===== Records supplied
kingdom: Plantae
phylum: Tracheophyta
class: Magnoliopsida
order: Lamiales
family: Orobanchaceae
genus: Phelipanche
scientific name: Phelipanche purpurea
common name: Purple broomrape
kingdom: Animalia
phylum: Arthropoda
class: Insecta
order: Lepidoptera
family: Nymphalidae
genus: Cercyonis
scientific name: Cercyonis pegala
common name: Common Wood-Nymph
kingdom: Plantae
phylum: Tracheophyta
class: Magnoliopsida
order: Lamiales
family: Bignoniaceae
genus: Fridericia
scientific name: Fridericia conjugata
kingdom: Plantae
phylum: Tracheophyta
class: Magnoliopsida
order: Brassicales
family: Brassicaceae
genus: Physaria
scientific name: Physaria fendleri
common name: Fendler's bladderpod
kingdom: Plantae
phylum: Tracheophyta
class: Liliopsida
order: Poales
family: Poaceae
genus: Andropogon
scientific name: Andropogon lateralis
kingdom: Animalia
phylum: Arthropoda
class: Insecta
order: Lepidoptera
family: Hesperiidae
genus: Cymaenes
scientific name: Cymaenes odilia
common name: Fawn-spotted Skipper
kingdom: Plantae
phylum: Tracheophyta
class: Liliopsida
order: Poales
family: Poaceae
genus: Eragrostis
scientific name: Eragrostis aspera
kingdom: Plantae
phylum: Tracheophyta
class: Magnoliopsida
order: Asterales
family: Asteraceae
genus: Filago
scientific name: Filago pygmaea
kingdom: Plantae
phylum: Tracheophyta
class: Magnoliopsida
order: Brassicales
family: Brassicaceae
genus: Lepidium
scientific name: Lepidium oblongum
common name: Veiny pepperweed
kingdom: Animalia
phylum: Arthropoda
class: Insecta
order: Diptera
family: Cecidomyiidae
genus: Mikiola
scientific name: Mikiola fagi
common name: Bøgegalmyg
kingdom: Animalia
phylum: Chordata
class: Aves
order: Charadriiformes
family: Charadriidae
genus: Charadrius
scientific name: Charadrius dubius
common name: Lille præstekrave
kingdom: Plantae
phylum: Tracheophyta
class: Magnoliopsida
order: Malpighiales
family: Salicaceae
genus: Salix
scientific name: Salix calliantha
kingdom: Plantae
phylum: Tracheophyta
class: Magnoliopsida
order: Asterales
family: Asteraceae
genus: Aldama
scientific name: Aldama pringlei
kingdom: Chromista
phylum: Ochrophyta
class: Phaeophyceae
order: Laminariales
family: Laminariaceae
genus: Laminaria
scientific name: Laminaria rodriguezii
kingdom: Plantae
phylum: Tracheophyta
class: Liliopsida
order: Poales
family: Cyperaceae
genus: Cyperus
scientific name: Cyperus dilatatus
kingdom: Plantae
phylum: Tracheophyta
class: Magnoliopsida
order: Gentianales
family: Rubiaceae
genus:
==========
#### [Aim of the task]
Could you repeat every line of the entries above word for word, with nothing changed?

#### [Response]
kingdom: Plantae
phylum: Tracheophyta
class: Magnoliopsida
order: Lamiales
family: Orobanchaceae
genus: Phelipanche
scientific name: Phelipanche purpurea
common name: Purple broomrape
kingdom: Animalia
phylum: Arthropoda
class: Insecta
order: Lepidoptera
family: Nymphalidae
genus: Cercyonis
scientific name: Cercyonis pegala
common name: Common Wood-Nymph
kingdom: Plantae
phylum: Tracheophyta
class: Magnoliopsida
order: Lamiales
family: Bignoniaceae
genus: Fridericia
scientific name: Fridericia conjugata
kingdom: Plantae
phylum: Tracheophyta
class: Magnoliopsida
order: Brassicales
family: Brassicaceae
genus: Physaria
scientific name: Physaria fendleri
common name: Fendler's bladderpod
kingdom: Plantae
phylum: Tracheophyta
class: Liliopsida
order: Poales
family: Poaceae
genus: Andropogon
scientific name: Andropogon lateralis
kingdom: Animalia
phylum: Arthropoda
class: Insecta
order: Lepidoptera
family: Hesperiidae
genus: Cymaenes
scientific name: Cymaenes odilia
common name: Fawn-spotted Skipper
kingdom: Plantae
phylum: Tracheophyta
class: Liliopsida
order: Poales
family: Poaceae
genus: Eragrostis
scientific name: Eragrostis aspera
kingdom: Plantae
phylum: Tracheophyta
class: Magnoliopsida
order: Asterales
family: Asteraceae
genus: Filago
scientific name: Filago pygmaea
kingdom: Plantae
phylum: Tracheophyta
class: Magnoliopsida
order: Brassicales
family: Brassicaceae
genus: Lepidium
scientific name: Lepidium oblongum
common name: Veiny pepperweed
kingdom: Animalia
phylum: Arthropoda
class: Insecta
order: Diptera
family: Cecidomyiidae
genus: Mikiola
scientific name: Mikiola fagi
common name: Bøgegalmyg
kingdom: Animalia
phylum: Chordata
class: Aves
order: Charadriiformes
family: Charadriidae
genus: Charadrius
scientific name: Charadrius dubius
common name: Lille præstekrave
kingdom: Plantae
phylum: Tracheophyta
class: Magnoliopsida
order: Malpighiales
family: Salicaceae
genus: Salix
scientific name: Salix calliantha
kingdom: Plantae
phylum: Tracheophyta
class: Magnoliopsida
order: Asterales
family: Asteraceae
genus: Aldama
scientific name: Aldama pringlei
kingdom: Chromista
phylum: Ochrophyta
class: Phaeophyceae
order: Laminariales
family: Laminariaceae
genus: Laminaria
scientific name: Laminaria rodriguezii
kingdom: Plantae
phylum: Tracheophyta
class: Liliopsida
order: Poales
family: Cyperaceae
genus: Cyperus
scientific name: Cyperus dilatatus
kingdom: Plantae
phylum: Tracheophyta
class: Magnoliopsida
order: Gentianales
family: Rubiaceae
genus:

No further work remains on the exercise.